Search code examples
python-3.xstringdecodeencode

How to decode bytes object that contains invalid bytes, Python3


In python2, I can produce these hex bytes represented in a string format all day '\x00\xaa\xff'

>>>’00'.decode('hex') + 'aa'.decode('hex') + 'ff'.decode('hex')
>>>'\x00\xaa\xff'

Similarily, I can do this in python3

>>> bytes.fromhex(’00’) + bytes.fromhex(‘aa’) + bytes.fromhex(‘ff’)
>>>b'\x00\xaa\xff'

According to py2->py3 changes here

Python 3.0 uses the concepts of text and (binary) data instead of Unicode strings and 8-bit strings.
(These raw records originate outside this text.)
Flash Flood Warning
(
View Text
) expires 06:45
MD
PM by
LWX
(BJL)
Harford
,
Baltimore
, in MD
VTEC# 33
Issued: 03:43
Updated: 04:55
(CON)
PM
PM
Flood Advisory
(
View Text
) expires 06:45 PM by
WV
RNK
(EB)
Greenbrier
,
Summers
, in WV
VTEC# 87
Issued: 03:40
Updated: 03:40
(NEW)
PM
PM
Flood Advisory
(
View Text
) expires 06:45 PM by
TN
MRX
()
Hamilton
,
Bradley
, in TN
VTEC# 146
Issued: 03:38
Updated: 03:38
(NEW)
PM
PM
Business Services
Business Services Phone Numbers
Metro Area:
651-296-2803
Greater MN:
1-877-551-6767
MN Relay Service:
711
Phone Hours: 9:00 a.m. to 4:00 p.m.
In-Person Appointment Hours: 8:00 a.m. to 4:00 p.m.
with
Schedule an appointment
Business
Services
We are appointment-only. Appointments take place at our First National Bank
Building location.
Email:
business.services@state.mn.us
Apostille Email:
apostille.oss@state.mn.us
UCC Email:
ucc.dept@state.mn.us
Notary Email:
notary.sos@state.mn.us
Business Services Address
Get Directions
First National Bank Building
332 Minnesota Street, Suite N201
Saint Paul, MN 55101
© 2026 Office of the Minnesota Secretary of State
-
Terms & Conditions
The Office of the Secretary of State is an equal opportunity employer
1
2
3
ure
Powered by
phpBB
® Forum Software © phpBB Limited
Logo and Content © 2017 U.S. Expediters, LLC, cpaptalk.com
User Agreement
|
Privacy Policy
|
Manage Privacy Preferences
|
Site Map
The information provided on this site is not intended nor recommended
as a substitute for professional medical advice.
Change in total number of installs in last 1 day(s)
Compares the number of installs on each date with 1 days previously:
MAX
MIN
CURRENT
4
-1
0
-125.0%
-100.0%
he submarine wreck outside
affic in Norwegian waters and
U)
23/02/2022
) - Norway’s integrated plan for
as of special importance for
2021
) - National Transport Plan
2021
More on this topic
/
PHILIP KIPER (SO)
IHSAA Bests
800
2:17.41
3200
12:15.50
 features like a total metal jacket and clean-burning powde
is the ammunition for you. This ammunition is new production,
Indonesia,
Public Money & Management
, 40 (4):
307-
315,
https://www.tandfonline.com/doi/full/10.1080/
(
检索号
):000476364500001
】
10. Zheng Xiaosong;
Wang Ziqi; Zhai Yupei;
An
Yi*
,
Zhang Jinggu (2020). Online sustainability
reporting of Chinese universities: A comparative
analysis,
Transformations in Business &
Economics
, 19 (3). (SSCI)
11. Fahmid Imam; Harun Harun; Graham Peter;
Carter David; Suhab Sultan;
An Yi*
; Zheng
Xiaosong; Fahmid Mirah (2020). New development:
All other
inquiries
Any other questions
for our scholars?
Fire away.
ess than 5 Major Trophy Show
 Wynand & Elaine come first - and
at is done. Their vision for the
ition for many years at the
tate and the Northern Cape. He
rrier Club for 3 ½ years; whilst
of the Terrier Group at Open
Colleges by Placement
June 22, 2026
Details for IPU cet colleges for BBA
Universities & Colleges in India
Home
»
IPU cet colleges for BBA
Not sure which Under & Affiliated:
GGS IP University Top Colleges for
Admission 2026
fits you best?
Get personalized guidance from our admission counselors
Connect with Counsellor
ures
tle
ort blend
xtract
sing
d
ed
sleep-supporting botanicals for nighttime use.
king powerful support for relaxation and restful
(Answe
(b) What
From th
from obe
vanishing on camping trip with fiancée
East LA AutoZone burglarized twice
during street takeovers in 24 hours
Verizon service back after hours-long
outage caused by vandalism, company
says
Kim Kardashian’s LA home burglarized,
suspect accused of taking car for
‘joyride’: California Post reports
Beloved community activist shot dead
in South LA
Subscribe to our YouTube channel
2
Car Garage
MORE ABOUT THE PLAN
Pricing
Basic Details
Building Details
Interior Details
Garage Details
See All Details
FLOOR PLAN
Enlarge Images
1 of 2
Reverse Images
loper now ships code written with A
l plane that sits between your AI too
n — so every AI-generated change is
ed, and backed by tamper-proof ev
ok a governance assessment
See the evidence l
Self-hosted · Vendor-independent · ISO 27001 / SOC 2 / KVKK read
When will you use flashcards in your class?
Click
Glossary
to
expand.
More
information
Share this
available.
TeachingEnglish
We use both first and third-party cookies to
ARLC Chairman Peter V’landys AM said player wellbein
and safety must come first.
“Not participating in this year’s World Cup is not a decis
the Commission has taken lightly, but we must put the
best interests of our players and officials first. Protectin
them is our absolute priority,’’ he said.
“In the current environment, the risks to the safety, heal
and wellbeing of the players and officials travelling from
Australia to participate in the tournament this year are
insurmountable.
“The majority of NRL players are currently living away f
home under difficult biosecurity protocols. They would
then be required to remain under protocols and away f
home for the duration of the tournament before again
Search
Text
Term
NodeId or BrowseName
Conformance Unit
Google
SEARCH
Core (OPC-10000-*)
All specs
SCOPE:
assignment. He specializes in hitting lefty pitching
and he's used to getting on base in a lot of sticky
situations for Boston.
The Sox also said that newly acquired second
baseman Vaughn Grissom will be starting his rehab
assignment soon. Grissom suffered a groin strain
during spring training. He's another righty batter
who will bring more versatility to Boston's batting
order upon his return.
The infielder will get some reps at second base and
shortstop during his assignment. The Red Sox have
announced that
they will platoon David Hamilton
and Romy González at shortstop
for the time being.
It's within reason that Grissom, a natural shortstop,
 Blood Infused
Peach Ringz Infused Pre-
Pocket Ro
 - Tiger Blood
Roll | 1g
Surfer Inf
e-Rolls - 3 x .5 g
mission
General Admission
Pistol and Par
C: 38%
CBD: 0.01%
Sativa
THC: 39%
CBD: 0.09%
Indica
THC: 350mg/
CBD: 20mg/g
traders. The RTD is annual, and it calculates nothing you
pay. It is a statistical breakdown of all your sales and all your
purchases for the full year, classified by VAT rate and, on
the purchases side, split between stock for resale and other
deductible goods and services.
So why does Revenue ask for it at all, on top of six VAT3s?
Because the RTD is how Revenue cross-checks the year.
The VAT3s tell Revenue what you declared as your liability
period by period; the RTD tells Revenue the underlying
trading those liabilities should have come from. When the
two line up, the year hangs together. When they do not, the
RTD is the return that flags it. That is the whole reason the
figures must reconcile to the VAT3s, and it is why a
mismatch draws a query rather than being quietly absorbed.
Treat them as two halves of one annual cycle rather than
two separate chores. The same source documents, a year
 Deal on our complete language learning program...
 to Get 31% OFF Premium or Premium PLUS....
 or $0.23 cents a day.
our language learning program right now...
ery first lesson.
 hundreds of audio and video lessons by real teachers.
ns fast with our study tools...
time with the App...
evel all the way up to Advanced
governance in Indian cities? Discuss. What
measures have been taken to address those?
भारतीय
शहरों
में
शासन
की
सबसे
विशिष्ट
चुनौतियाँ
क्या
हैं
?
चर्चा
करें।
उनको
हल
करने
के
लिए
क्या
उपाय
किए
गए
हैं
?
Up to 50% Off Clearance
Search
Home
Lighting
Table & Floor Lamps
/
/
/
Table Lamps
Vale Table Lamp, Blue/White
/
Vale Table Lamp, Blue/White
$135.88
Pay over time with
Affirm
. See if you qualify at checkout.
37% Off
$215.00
All text is Unicode; however encoded Unicode is represented as binary data.

So with the Py2 version the output is a string while the Py3 version’s is binary data of type bytes

But I really need a string version!

According to the aforementioned doc:

As the str and bytes types cannot be mixed, you must always explicitly convert between them. Use str.encode() to go from str to bytes, and bytes.decode() to go from bytes to str. You can also use bytes(s, encoding=...) and str(b, encoding=...), respectively.

Ok, so now I have to decode this binary data of type bytes…

>>> b'\x00\xaa\xff'.decode()
Traceback (most recent call last):
  File "<stdin>", line 1, in <module>
UnicodeDecodeError: 'utf-8' codec can't decode byte 0xaa in position 1: invalid start byte

Oops! I don’t care about UTF-8 encodings here.

Can I just get a dummy pass-through codec?

PS

Why do I need '\x00\xaa\xff' instead of b'\x00\xaa\xff' ?

Because I am taking this string and passing it into

a crc function written in pure python

crc16pure.crc16xmodem('\x00\xaa\xff')

This function expects to iterate through a string composed of bytes. If I give the function b'\x00\xaa\xff' then that is just a number which cannot be iterated with.


Solution

  • The question: Can I just get a dummy pass-through codec?

    The answer: Yes, use iso-8859-1

    In python3, the following doesn't work

    b'\x00\xaa\xff'.decode()
    

    The default codec 'utf-8' can't decode byte 0xaa

    As long you don't care about the character sets (as in, what char you see when you print()) and just want a string of 8bit chars like what you would get in python2, then use an 8bit codec iso-8859-1

    b'\x00\xaa\xff'.decode('iso-8859-1')